When it comes to Colorado's state budget, a fee that hospitals pay in order to serve poor clients is related to school funding and road improvements, at least as far as Gov. John Hickenlooper is concerned.
His new budget proposal aims to fill a $373 million gap between what the state will owe and what it will bring in starting in July 2016. To do that, he proposed cutting funding for higher education, as well as some state-financed construction projects, and dipping into a reserve fund for K-12 schools.
"The money's got to come from somewhere," Hickenlooper said Monday. The cuts have to be made because even though the state is doing well financially, it's running up against the so-called TABOR limit -- a requirement in the Taxpayer Bill of Rights that if the state takes in a certain amount of money, it must return some to citizens instead of keeping it in state coffers.
And the state is hitting that limit because the Hospital Provider Fee, which hospitals pay in order to get reimbursements from the federal government to serve low-income patients, is bringing in more money than anticipated, Hickenlooper says.
The governor has proposed removing the fee from the TABOR calculations. That proposal did not get traction in the legislature last session, though the governor is still trying to build support for it.
Critics don't want to reduce the amount of money taxpayers get through refunds, and some Republican lawmakers think the fee itself is an unconstitutional tax and should be eliminated.
Besides the state budget, Hickenlooper also discussed the state's health insurance exchange; the governor's effort to limit the attorney general's power to pursue lawsuits on behalf of the state; and Hickenlooper's recent international trade trip. Click the "listen" above to hear his conversation with Colorado Matters host Ryan Warner. Read edited highlights below.
Hickenlooper on his suggestion that Colorado colleges and universities get more freedom to raise tuition, which could be necessary if his budget passes:
"I'm not sure it is better [for students]. One of our prime issues we're trying to address is the inflation of tuition costs at all the state schools, just as in every part of the country, we've seen that run away. But... money ends up having to be refunded back to voters [because of the Taxpayer Bill of Rights], and if you refund that money, you can't give it to universities and you can't limit the growth of tuition... The money's got to come from somewhere [to meet the state's budget obligations]."
On the financial sustainability of the health insurance exchange Connect for Health Colorado:
"I'm cautiously optimistic that it will be able to support itself. We're always looking at, in case it doesn't, do we have a fallback? What's our alternative? Can we use the federal exchange as a backup? But if we can make it work doing everything locally, I think we're better off. So we're going to push pretty hard to try to make sure it's self-sustaining... The first couple years were very bumpy. I think over the last six months we've had the first sustained period where it appears the website is working much more efficiently, people aren't having as many struggles to get enrolled online. I mean it's actually working."
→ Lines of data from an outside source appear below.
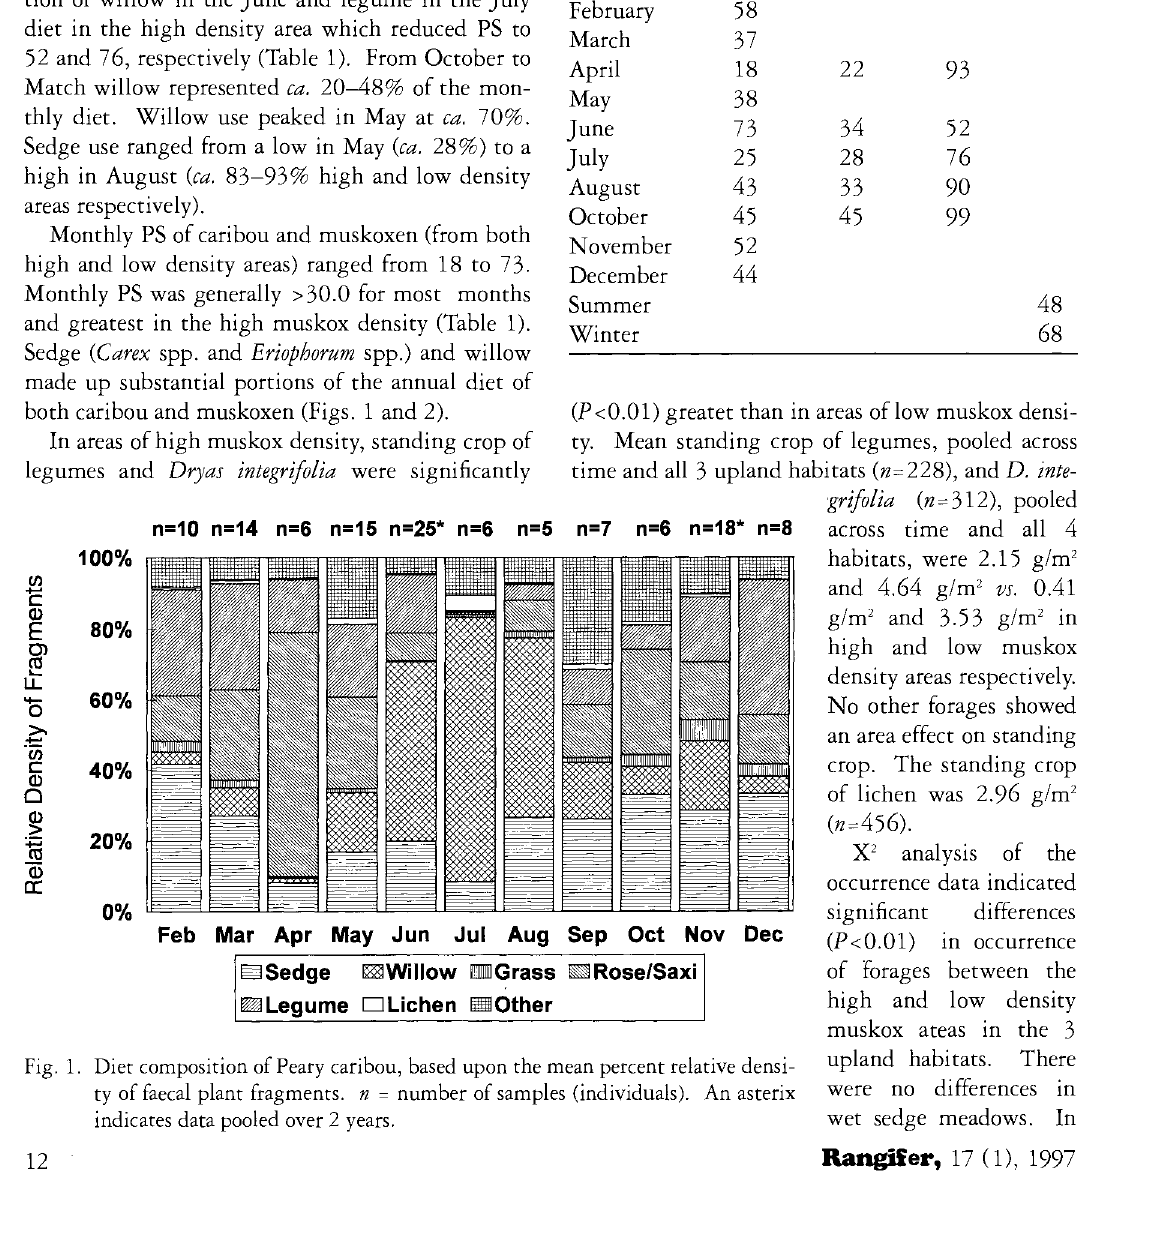
Table 1. The Renkonen index of percent similarity (PS) of the monthly diets of caribou and muskoxen in high density areas (C/MH), caribou and mus koxen in low density areas (C/ML), and musko xen in high and low density areas (MH/ML) determined from this study. The PS of the sea sonal diets of caribou and muskoxen in 1972-73 (C/M of summer and winter found at the bottom of the table ) is based upon analysis of the data in Shanked/. (1978) and Wilkinson etal. (1976).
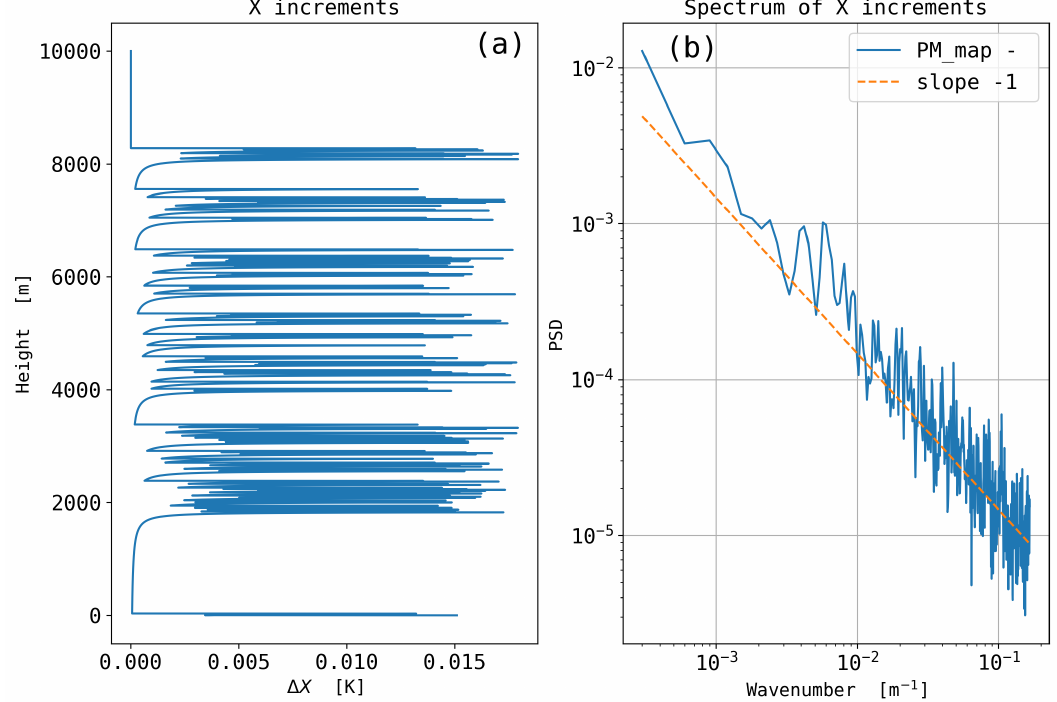
Figure A3. ( a ) Sequence of positive increments produced with the Pomeau-Manneville map (see text). ( b ) The corresponding power spectrum of increments. A − 1 slope is shown for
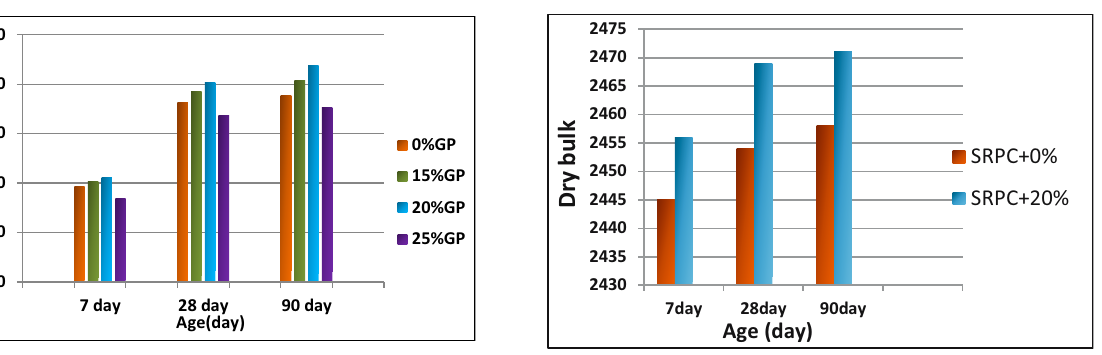
Figure 7: Relationship between the dry bulk density ( kg/m 3 ) and age ( day )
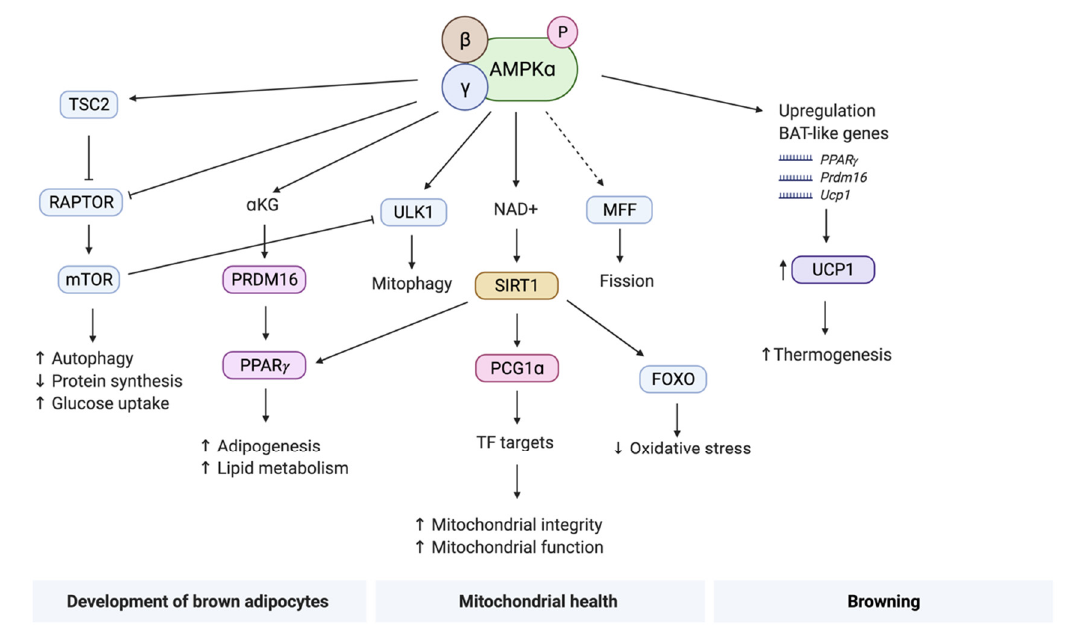
Figure 3. Selection of AMPK-mediated signaling cascades involved BAT activation. The pathways are divided into three processes, namely, the development of brown adipocytes, mitochondrial health, and browning. The signaling cascades depicted here are simplified and are far more complex and interconnected than shown. Firstly, mTOR is a major kinase involved in autophagy and protein syntheses in the developmental stage and glucose uptake in adult brown adipocytes. Secondly, PRDM16 is an essential DNA-binding transcription factor, which can indirectly induce adipogenesis and lipolysis. Thirdly, SIRT1 is an important kinase involved in mitochondrial health and also connects development and mitochondrial homeostasis by influencing the transcription factor PPAR γ . Finally, an abundance of the UCP1 protein is associated with increased thermogenic capacity and is indirectly regulated by AMPK. The role of AMPK in the phosphorylation of MFF has not been proven experimentally; therefore, a dashed line is used in this figure. Abbreviations: AMP-activated protein kinase, AMPK; α -ketoglutaric acid, α KG; forkhead box protein O, FOXO; mitochondrial fission factor, MFF; nicotinamide-adenine-dinucleotide, NAD; peroxisome proliferator-activated receptor- γ co-activator 1, PGC1 α ; peroxisome proliferator–activator receptor, PPAR γ ; PR domain containing 16 protein, PRDM16; regulatory-associated protein of mTOR, RAPTOR; sirtuin-1, SIRT1; transcription factor, TF; tuberous sclerosis complex 2, TSC2; uncoupling protein 1, UCP1; Unc-51 like autophagy activating kinase,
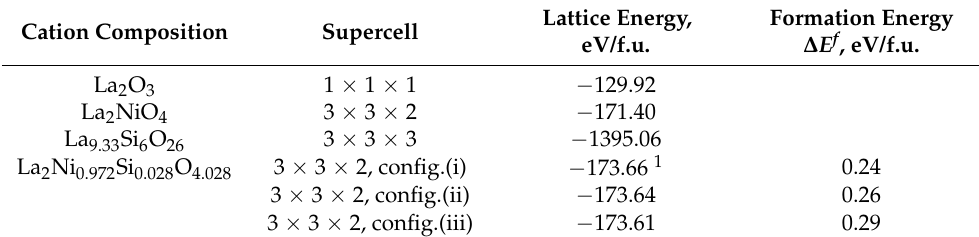
Table 3. Simulated supercells and calculated lattice energies per formula unit. Cation Composition Supercell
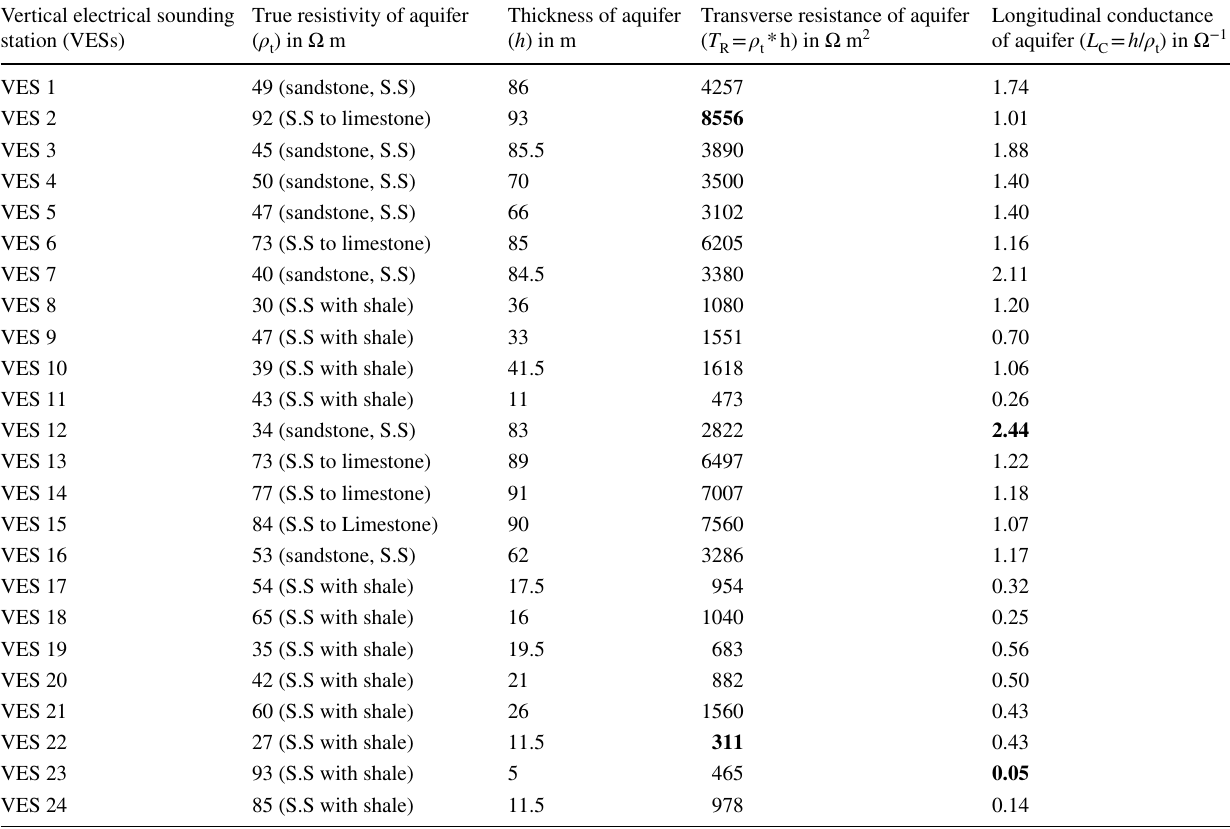
2 and the longitudinal conductance ( L R ) in Ω m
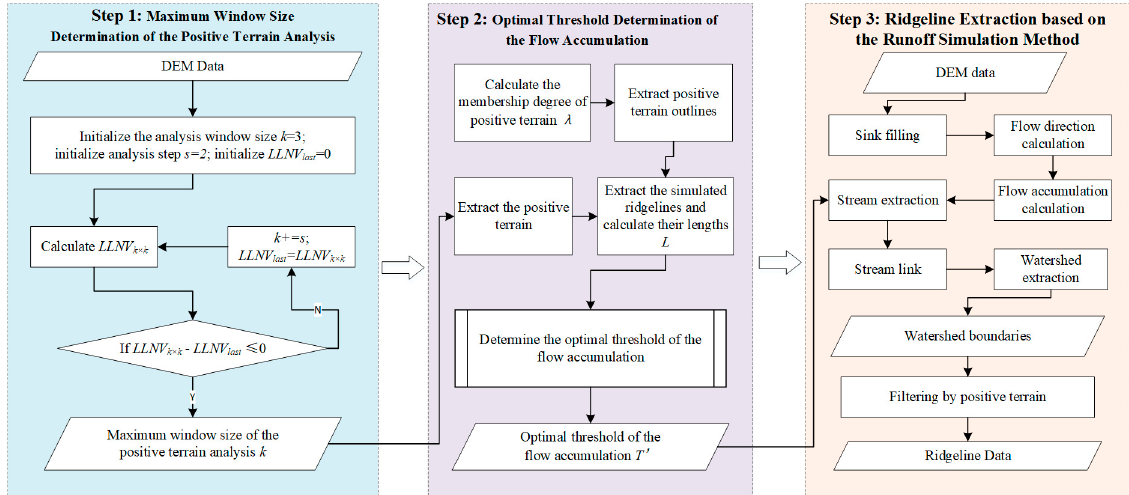
Figure 3. Processes of the positive terrain-constrained ridgeline extraction.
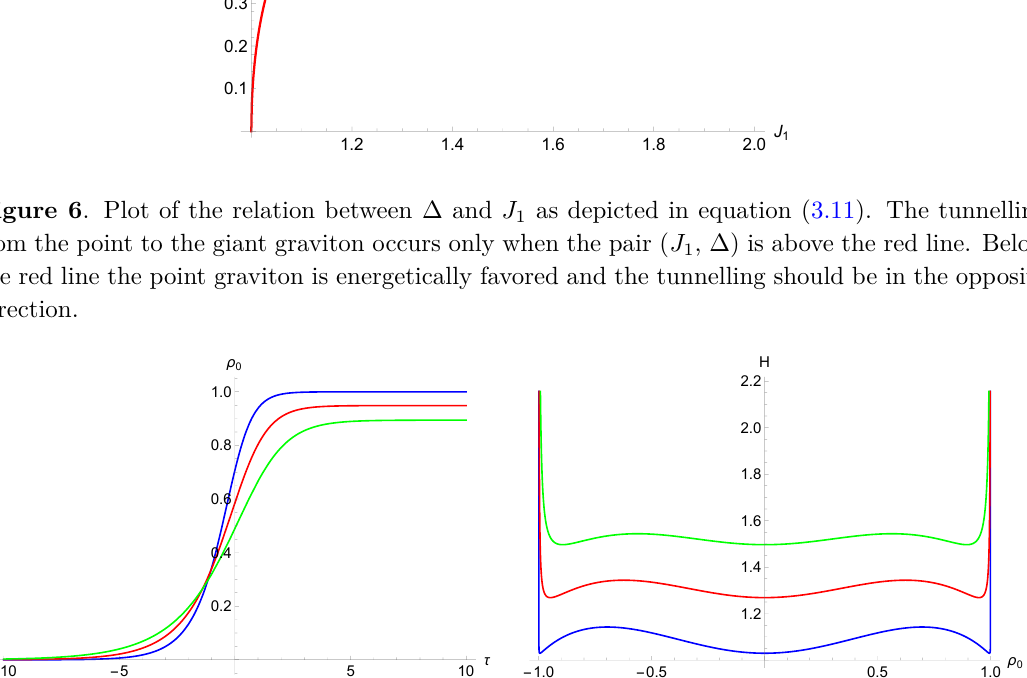
Figure 7 . Left plot: instanton solution in the specific case that W = 0 in which the two graviton solutions are degenerate. The plot is for 3 different values of J instanton solutions of the left plot. It is clear that when W = 0 the energies of the point and giant gravitons are equal. The correspondence between colors and values of J Red ⇒ J = 1 . 1 & Green ⇒ J = 1 . 1 1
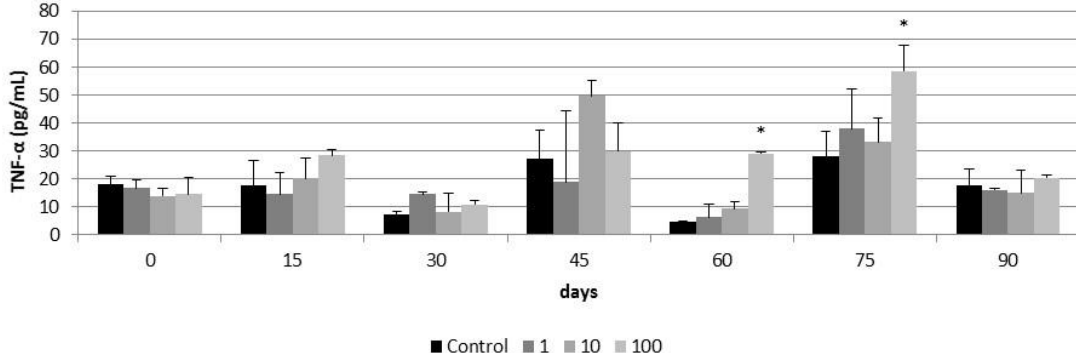
Figure 12. TNF- α release in control airway epithelia and in airway epithelia exposed for 90 days to different concentrations of CeO 2 -NPs (1, 10, and 100 µg/cm 2 ). Exposures were performed every two weeks for three months. Results are expressed as means ± SD of five replicates per tested condition and one assay ( n = 5). Asterisks indicate significant differences with respect to the untreated control cells ( p < 0.05).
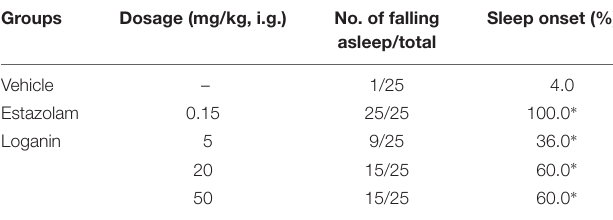
TABLE 1 | Effect of loganin on sleep onset of mice induced by subhypnotic dosage of pentobarbital. Groups Dosage (mg/kg,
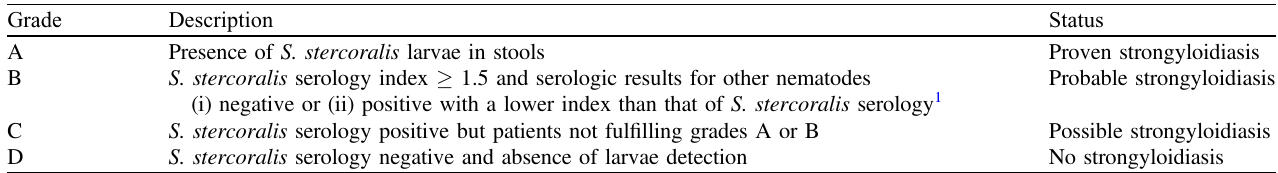
Table 1. Criteria used for the classi fi cation of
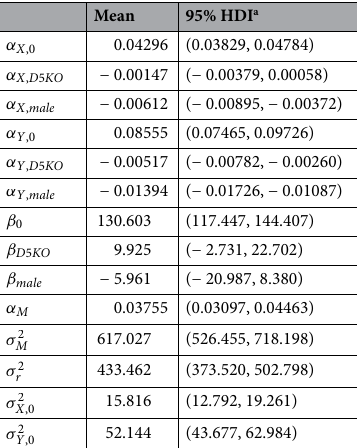
Table 1. Estimated parameters of the q-learning model. It is noted that α X , D 5 KO , α X , male , α Y , D 5 KO , and α Y , male were sampled from real numbers, while the other parameters were sampled from positive real numbers. a HDI represents the highest density interval.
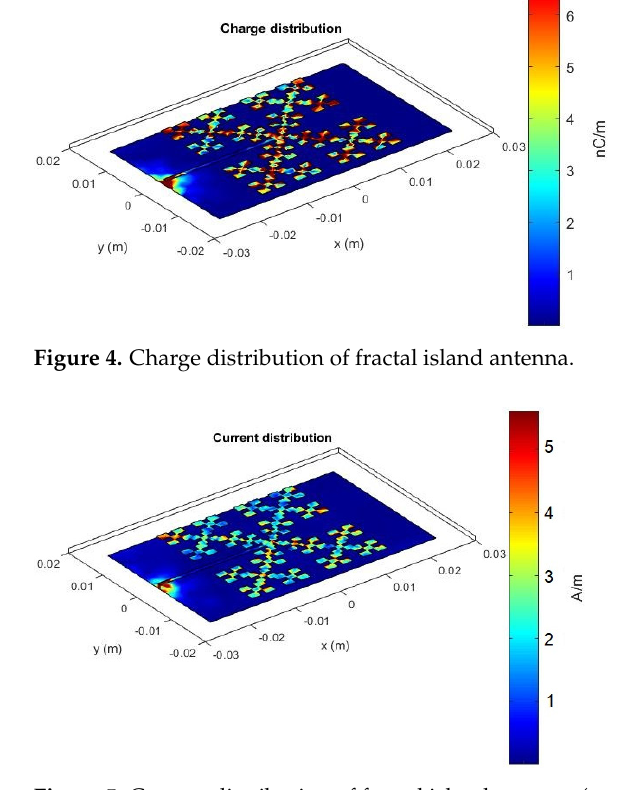
Figure 7. Current distribution of fractal island antenna (lateral alimentation). Two more interesting frequencies are discovered where the Minkowski fractal an- tenna resonates (182 GHz and 191 GHz), (WR-4). In Figures 8 and 9, current distribution simulations of fractal island antenna are made only for the resonance frequencies equal to 182 GHz and 191 GHz, respectively. Power supply/current bias to the antennas is normally made in the figure on the left, and in the figure on the right, is laterally made! Figure 8. Fractal island normal antenna at 191 GHz.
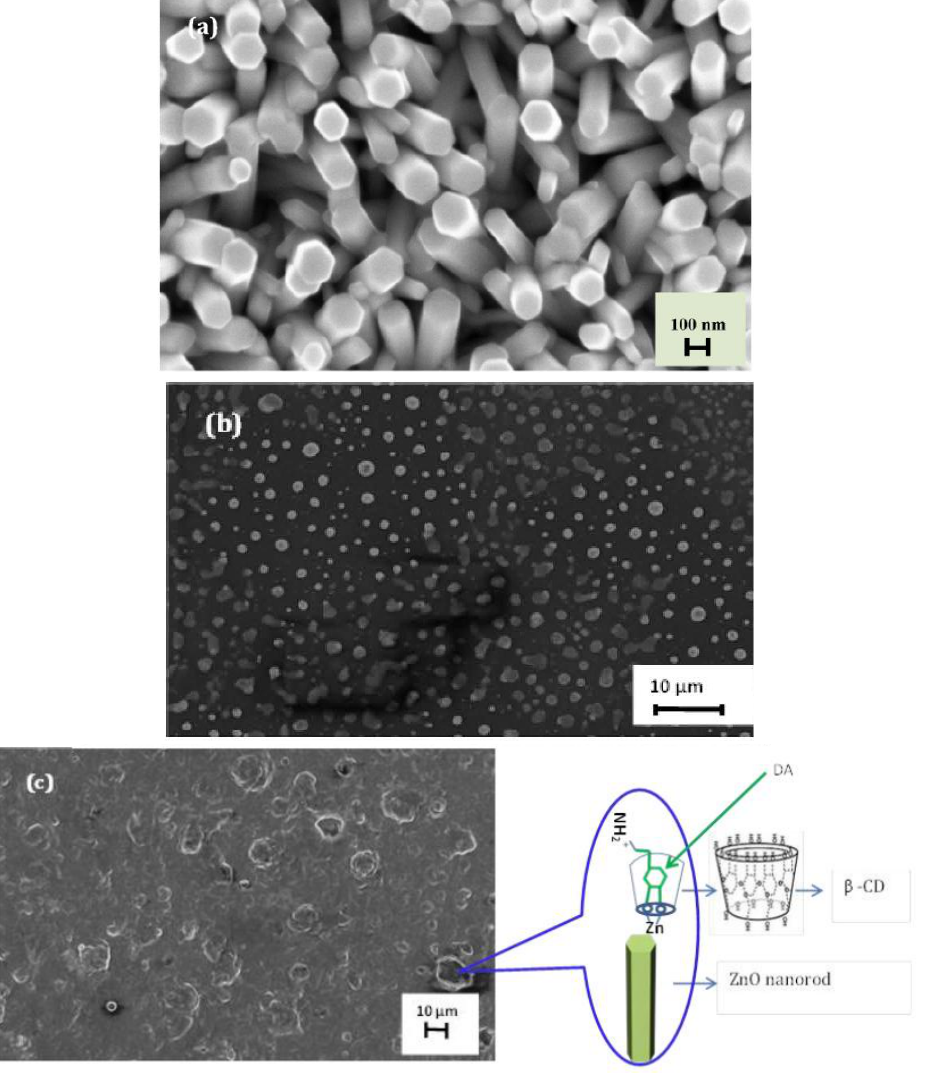
Figure 3. SEM images of ZNRAs grown on Au-coated glass using a low-temperature growth ACG method: ( a ) ZNRAs as grown before membrane immobilization with large aspect ratios; ( b ) and ( c ) before and after measurements respectively, zoom in, proposed mechanism for dopamine intercalation β-Cd to form metal-ligand bonds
On his petition to the state Supreme Court to review Attorney General Cynthia Coffman's authority to sue over the federal Clean Power Plan:
"I think the way the system's meant, was designed, is that the governor and the attorney general should be consulting together on legal issues facing the state. But ultimately, the attorney general needs a client, and I think the governor was intended to be that voice, to speak for the agencies, the departments, to speak for the people. And I think if the attorney general and the governor don't agree, my reading and [that of] the lawyers in our office is that this was intended ultimately to be the governor's decision."
Note: CPR News requested an interview with Attorney General Coffman, but her spokesman declined while the Clean Power Plan issue is pending before the Colorado Supreme Court.